RAWALPINDI, March 1: The illicit cultivation of opium poppy in Pakistan is again on the increase, although it has not reached the level of 10,000 acres as in the early 1990s, the International Narcotics Control Board (INCB) said in its annual report released on Thursday.

The report noted that the government was making efforts to eradicate the poppy cultivation in Balochistan. However, it urged the government to continue the efforts both at national and provincial levels to achieve the desire result.

The report reveals that a new trend is the smuggling of heroin from Pakistan to China and says “there is information indicating that, in addition to being used for the increasing domestic market, heroin entering China is smuggled further to markets in Europe through Hong Kong”. In 2005, 23 seizures were made from passengers at international airports in Pakistan, compared with only three seizures in 2004. The traffickers were bound for different airports in China, the report states.

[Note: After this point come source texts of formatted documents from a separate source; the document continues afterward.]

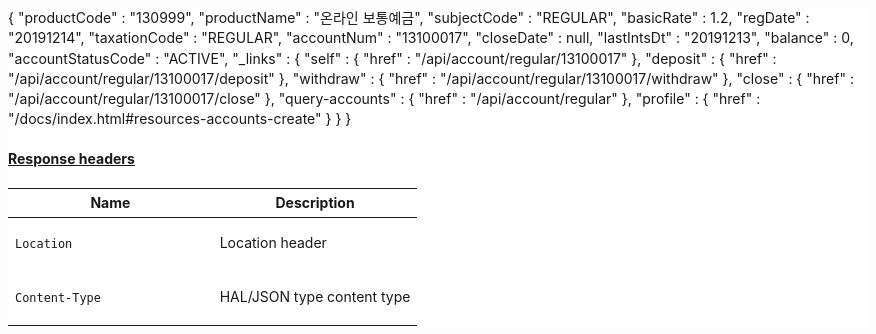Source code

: {
  "productCode" : "130999",
  "productName" : "온라인 보통예금",
  "subjectCode" : "REGULAR",
  "basicRate" : 1.2,
  "regDate" : "20191214",
  "taxationCode" : "REGULAR",
  "accountNum" : "13100017",
  "closeDate" : null,
  "lastIntsDt" : "20191213",
  "balance" : 0,
  "accountStatusCode" : "ACTIVE",
  "_links" : {
    "self" : {
      "href" : "/api/account/regular/13100017"
    },
    "deposit" : {
      "href" : "/api/account/regular/13100017/deposit"
    },
    "withdraw" : {
      "href" : "/api/account/regular/13100017/withdraw"
    },
    "close" : {
      "href" : "/api/account/regular/13100017/close"
    },
    "query-accounts" : {
      "href" : "/api/account/regular"
    },
    "profile" : {
      "href" : "/docs/index.html#resources-accounts-create"
    }
  }
}</code></pre>
</div>
</div>
</div>
<div class="sect3">
<h4 id="resources-accounts-create_response_headers"><a class="link" href="#resources-accounts-create_response_headers">Response headers</a></h4>
<table class="tableblock frame-all grid-all spread">
<colgroup>
<col style="width: 50%;">
<col style="width: 50%;">
</colgroup>
<thead>
<tr>
<th class="tableblock halign-left valign-top">Name</th>
<th class="tableblock halign-left valign-top">Description</th>
</tr>
</thead>
<tbody>
<tr>
<td class="tableblock halign-left valign-top"><p class="tableblock"><code>Location</code></p></td>
<td class="tableblock halign-left valign-top"><p class="tableblock">Location header</p></td>
</tr>
<tr>
<td class="tableblock halign-left valign-top"><p class="tableblock"><code>Content-Type</code></p></td>
<td class="tableblock halign-left valign-top"><p class="tableblock">HAL/JSON type content type</p></td>
</tr>
</tbody>
</table>
</div>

The report says the seizures of opium in Pakistan have remained at a relatively low level compared with neighbouring countries. Pakistan deployed 10,000 additional troops along its border with Afghanistan in June 2006, in part to strengthen efforts to prevent drug trafficking. Seizures of Afghan opiates in Iran increased considerably in 2005, reaching 350 tons, the report points out.In its report, the INCB expressed concern over problems of drug abuse among Afghan refugees living in neighbouring countries, including Iran and Pakistan, and estimated that about 35 per cent of male and 25 per cent of female drug abusers in Afghanistan had first taken opium as refugees, particularly in Iran and in refugee camps in the NWFP.

The report says that evidence suggests high risk of transmission of HIV among people taking drugs by injection in Afghanistan, particularly among refugees returning from Iran.

The smuggling of large quantities of opium from Afghanistan continues to lead a severe problem in the abuse of opiates in Iran and Pakistan. Iran is the country with the world’s highest rate for the abuse of opiates; the most recent information available indicates an abuse rate of 2.8 per cent. Iran is also facing an increasing problem of heroin abuse by injection. In Pakistan, the rate of abuse of opiates is also high – 0.8 per cent –, according to the recent data available.

The total area under poppy cultivation in Afghanistan increased to a record 165,000 hectares, an increase of 59 per cent over the figure recorded in 2005, and more than twice the figure for 2003. The harvest in 2006 was approximately 6,100 tons of opium. In the southern province of Helmand, where attacks by Taliban forces against government and international troops have increased, the illicit cultivation soared to 69,300 hectares, demonstrating once again the linkage between ensuring adequate security and combating illicit crop cultivation. Only six of the 34 provinces in Afghanistan are free of the scourge of illicit opium poppy cultivation, the report says.

It states that Afghan opiates are trafficked predominantly through Iran, Pakistan and countries in Central Asia. As a result of continuing large-scale opium production in Afghanistan, those countries are faced with a wide range of problems related to drug trafficking, such as organised crime, corruption and relatively high demand for opiates.

The INCB urges the seven member states of the South Asian Association for Regional Cooperation to ensure that implementation of SAFTA does not hamper measures to combat drug trafficking in the region.